Taking the firm’s “executive decisions” and “performance more generally” into account, it also outlines “considerable reservations” regarding remuneration paid to Shaftesbury’s management team, which it claims is “at least 50% too high”.
December deadline
Shaftesbury has been asked to respond to Lee’s allegations by 21 December, so that it can “take any necessary action” ahead of the company’s annual general meeting in February.
“Our client will take all necessary steps to deal with further actions or omissions on the part of Shaftesbury’s directors which materially dilute his shareholding or otherwise damage its value in any way,” Lee’s advisers add.

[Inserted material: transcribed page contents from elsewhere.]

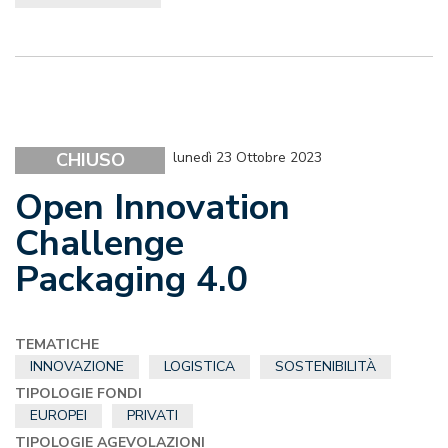
CHIUSO
lunedì 23 Ottobre 2023
Open Innovation
Challenge
Packaging 4.0
TEMATICHE
INNOVAZIONE
LOGISTICA
SOSTENIBILITÀ
TIPOLOGIE FONDI
EUROPEI
PRIVATI
TIPOLOGIE AGEVOLAZIONI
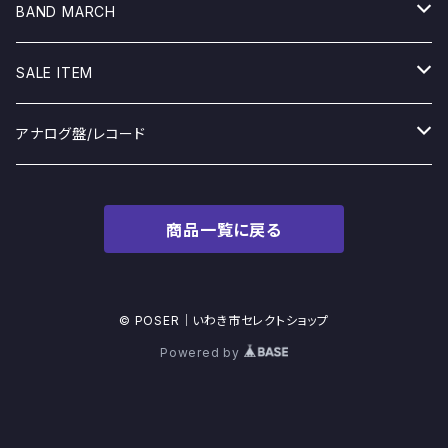
JACKET
Jacket
TOPS
BAND MARCH
JACKET
SWEAT&PARKA
Other
BOTTOM
Tシャツ
SALE ITEM
GOODS&OTHER
GOODS
MINOS
アナログ盤/レコード
CD&DVD
PARADOX HIROTTON
LP/12インチ
商品一覧に戻る
SWEAT/PARKA
Too Smell RECORDS
7インチ
JKT
TRASH BREEDS TRASH
© POSER｜いわき市セレクトショップ
Powered by
POSER ORIGINAL
BAND MARCH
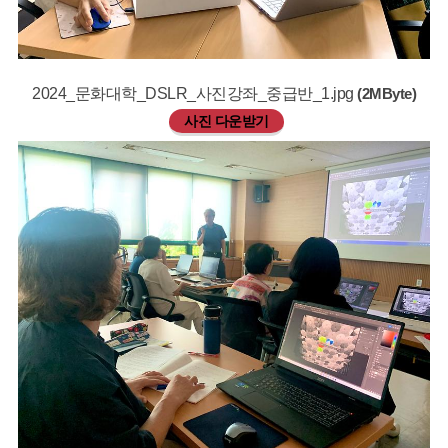
2024_문화대학_DSLR_사진강좌_중급반_1.jpg
(2MByte)
사진 다운받기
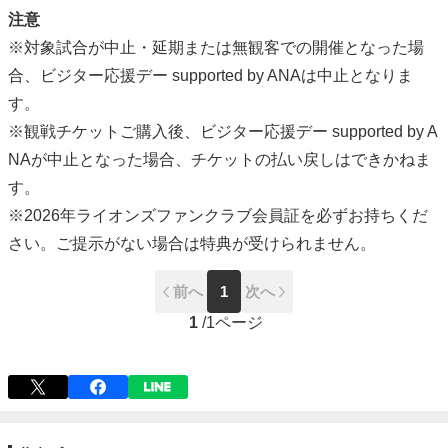
注意
※対象試合が中止・延期または無観客での開催となった場
合、ビジター応援デー supported by ANAは中止となりま
す。
※観戦チケットご購入後、ビジター応援デー supported by A
NAが中止となった場合、チケットの払い戻しはできかねま
す。
※2026年ライオンズファンクラブ会員証を必ずお持ちくだ
さい。ご提示がない場合は特典が受けられません。
前へ
1
次へ
1
/
1ページ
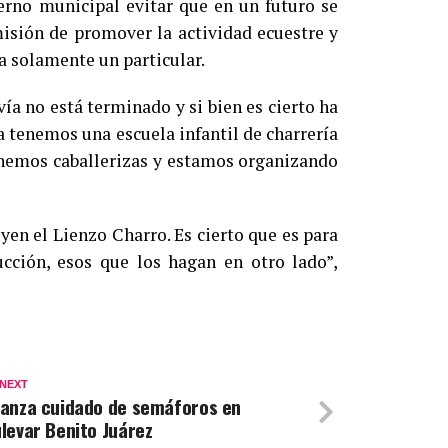
erno municipal evitar que en un futuro se
misión de promover la actividad ecuestre y
ia solamente un particular.
a no está terminado y si bien es cierto ha
a tenemos una escuela infantil de charrería
tenemos caballerizas y estamos organizando
en el Lienzo Charro. Es cierto que es para
ucción, esos que los hagan en otro lado”,
 NEXT
anza cuidado de semáforos en
levar Benito Juárez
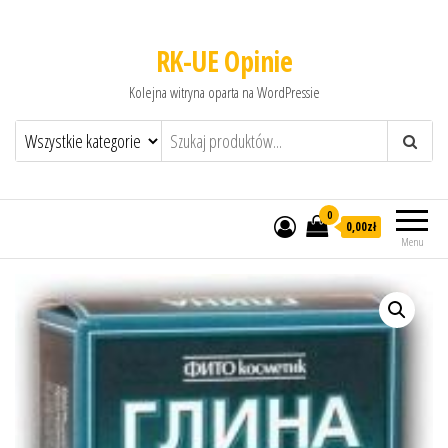
RK-UE Opinie
Kolejna witryna oparta na WordPressie
0
0,00zł
Menu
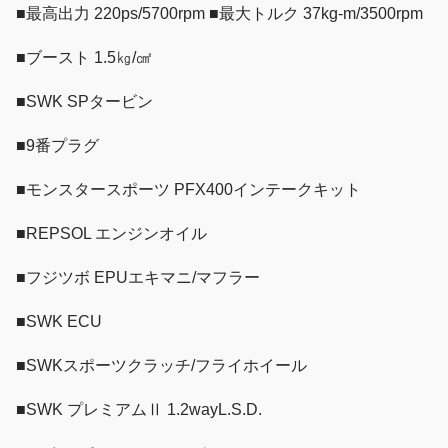
■最高出力 220ps/5700rpm ■最大トルク 37kg-m/3500rpm
■ブースト 1.5㎏/㎠
■SWK SPタービン
■9番プラグ
■モンスタースポーツ PFX400インテークキット
■REPSOL エンジンオイル
■フジツボ EPUエキマニ/マフラー
■SWK ECU
■SWKスポーツクラッチ/フライホイール
■SWK プレミアムⅡ 1.2wayL.S.D.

A spokesman for Shaftesbury said: “The board of Shaftesbury confirms that it has received a further letter from Mr Samuel Tak Lee’s legal advisers, the contents of which are confidential. The board is consulting with its own legal advisers on the matter, and will respond to the letter in due course. Since he became a shareholder, Mr Lee has refused all invitations to meet or engage directly with the board of Shaftesbury.”
During the summer, Lee submitted a pre-action application for disclosure of documents in claims relating to the placing. However, a judge declined to make an order, ruling that there had been a lack of detailed discussions between the parties on the potentially “heavy and burdensome” scope of disclosure.
A rocky history
The correspondence is the latest development in a turbulent relationship between Lee and Shaftesbury.
During the last AGM in February, the tycoon voted against resolutions that would have allowed the landlord to issue new equity more freely.
In 2015, when Lee owned just 3.9% of the company, he made a symbolic 888p offer for a 9.3% share at a mere 2.1% premium to the share price, which was dismissed out of hand.